Frequently asked questions
- What is a collar on VMC?
- A collar on VMC is the collar strategy applied to VMC (stock). The strategy is structurally neutral (protective): A collar pairs long stock with a protective out-of-the-money put financed by a short out-of-the-money call, capping both tails of the position around the current spot. With VMC stock trading near $267.98, the strikes shown on this page are snapped to the nearest listed VMC chain strike and the premiums come straight from the end-of-day bid/ask midpoint.
- How are VMC collar max profit and max loss calculated?
- Max profit roughly equals short-call strike minus cost basis plus net premium; max loss roughly equals cost basis minus long-put strike minus net premium. Breakeven shifts by the net premium. For the VMC collar priced from the end-of-day chain at a 30-day expiry (ATM IV 27.30%), the computed maximum profit is $1,342.00 per contract and the computed maximum loss is -$1,658.00 per contract. Live intraday quotes will differ as the chain moves through the trading session.
- What is the breakeven for a VMC collar?
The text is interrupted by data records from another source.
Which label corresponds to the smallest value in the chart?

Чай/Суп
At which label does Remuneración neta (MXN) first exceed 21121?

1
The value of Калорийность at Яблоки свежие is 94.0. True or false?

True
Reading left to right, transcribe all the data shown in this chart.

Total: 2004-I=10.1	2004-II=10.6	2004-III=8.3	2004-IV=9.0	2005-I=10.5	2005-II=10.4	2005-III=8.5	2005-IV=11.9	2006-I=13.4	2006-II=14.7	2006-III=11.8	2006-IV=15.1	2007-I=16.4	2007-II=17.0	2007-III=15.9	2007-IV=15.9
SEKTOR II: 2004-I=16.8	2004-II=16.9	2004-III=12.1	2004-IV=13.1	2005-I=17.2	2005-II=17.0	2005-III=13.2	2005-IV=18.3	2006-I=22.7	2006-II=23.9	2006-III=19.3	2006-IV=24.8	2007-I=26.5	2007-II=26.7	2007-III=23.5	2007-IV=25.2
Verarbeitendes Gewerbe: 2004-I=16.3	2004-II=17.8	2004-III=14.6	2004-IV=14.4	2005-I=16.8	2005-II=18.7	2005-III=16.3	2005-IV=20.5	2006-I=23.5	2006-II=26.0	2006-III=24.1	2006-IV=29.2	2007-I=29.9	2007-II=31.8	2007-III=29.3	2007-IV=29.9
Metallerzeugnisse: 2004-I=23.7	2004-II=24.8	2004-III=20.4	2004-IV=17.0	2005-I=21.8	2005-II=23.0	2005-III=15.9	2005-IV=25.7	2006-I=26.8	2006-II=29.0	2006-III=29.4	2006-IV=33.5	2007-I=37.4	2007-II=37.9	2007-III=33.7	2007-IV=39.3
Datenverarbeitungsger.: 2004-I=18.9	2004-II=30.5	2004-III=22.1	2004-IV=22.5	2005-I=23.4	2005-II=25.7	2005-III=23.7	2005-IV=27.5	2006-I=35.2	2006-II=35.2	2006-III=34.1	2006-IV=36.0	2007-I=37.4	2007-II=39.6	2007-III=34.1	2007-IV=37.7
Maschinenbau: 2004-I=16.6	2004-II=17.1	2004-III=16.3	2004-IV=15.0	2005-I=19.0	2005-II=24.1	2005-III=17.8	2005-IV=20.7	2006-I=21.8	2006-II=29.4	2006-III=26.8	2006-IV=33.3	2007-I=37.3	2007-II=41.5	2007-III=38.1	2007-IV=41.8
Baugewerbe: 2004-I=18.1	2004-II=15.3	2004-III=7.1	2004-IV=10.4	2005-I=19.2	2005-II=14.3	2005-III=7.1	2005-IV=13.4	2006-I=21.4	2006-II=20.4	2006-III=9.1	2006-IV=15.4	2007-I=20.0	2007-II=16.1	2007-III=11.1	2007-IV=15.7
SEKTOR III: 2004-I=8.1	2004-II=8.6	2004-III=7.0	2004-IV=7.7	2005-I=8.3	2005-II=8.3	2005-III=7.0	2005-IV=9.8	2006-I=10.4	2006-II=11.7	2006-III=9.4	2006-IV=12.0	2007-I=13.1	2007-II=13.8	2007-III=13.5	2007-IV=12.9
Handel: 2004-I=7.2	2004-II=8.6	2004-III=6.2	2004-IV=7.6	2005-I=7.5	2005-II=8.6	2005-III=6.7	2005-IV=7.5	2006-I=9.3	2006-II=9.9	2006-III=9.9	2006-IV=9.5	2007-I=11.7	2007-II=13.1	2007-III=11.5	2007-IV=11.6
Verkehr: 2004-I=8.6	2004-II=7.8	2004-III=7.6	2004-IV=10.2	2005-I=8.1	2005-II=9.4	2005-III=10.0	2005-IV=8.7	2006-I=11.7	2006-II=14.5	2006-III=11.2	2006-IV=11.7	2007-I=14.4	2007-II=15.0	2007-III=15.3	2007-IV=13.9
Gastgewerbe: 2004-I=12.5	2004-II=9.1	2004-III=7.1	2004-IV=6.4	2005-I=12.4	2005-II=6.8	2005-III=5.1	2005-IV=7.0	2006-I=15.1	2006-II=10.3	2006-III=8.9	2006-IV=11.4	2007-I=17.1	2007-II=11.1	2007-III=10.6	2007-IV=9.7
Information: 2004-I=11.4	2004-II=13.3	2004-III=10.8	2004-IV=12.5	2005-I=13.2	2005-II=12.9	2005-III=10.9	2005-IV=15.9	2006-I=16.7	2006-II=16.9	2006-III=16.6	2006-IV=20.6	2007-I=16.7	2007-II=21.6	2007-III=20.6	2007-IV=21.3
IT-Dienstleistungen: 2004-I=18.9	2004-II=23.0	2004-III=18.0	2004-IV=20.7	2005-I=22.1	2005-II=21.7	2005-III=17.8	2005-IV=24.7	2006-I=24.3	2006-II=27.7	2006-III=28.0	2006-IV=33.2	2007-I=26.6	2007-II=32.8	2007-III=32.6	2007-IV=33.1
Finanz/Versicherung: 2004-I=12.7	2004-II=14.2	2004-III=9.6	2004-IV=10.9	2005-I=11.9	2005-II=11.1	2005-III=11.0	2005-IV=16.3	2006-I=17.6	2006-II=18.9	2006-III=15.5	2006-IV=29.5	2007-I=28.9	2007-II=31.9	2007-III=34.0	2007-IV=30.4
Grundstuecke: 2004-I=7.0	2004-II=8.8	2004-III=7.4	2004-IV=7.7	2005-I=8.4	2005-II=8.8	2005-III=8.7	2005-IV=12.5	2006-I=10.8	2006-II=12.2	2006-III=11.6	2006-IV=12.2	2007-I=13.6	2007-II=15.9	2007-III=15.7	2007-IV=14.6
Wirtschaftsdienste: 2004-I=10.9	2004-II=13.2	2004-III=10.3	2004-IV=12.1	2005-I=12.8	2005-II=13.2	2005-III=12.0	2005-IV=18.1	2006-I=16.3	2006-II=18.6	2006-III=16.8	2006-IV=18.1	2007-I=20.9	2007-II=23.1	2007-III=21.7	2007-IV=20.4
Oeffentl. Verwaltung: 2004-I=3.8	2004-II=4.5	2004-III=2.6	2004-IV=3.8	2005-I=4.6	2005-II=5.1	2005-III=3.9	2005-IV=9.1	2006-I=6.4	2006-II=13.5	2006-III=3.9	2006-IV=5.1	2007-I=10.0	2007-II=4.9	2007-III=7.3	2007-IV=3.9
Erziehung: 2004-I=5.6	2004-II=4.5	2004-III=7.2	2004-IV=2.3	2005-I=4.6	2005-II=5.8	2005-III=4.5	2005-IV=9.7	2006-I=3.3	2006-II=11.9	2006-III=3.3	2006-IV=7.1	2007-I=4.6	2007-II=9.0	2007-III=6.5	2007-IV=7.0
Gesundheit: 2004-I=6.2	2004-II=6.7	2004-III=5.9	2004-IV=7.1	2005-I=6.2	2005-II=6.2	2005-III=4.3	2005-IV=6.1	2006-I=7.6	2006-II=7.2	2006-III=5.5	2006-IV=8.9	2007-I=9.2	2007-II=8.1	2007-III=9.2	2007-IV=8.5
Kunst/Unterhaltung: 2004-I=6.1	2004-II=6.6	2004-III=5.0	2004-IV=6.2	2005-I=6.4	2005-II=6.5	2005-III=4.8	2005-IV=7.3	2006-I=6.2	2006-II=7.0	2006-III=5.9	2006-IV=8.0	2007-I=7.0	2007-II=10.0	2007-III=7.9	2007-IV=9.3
- The breakeven for the VMC collar priced on this page is roughly $266.58 at expiration, derived from end-of-day chain premiums. Breakeven is the underlying price at which the strategy's P&L crosses zero ignoring transaction costs and assignment risk. The current VMC market-implied 1-standard-deviation expected move is approximately 7.83%; if the move sits well outside the breakeven distance, the structure's risk-reward becomes correspondingly tighter.
- When should you consider a collar on VMC?
- Collars on VMC hedge an existing long VMC stock position; the long put sets a floor while the short call finances it, often run as a near-zero-cost hedge during expected volatility windows.
- How does current VMC implied volatility affect this collar?
- VMC ATM IV is at 27.30% with IV rank near 45.76%, which is mid-range against its 1-year history. Strategy selection depends more on directional thesis and expected move than on a strong IV signal.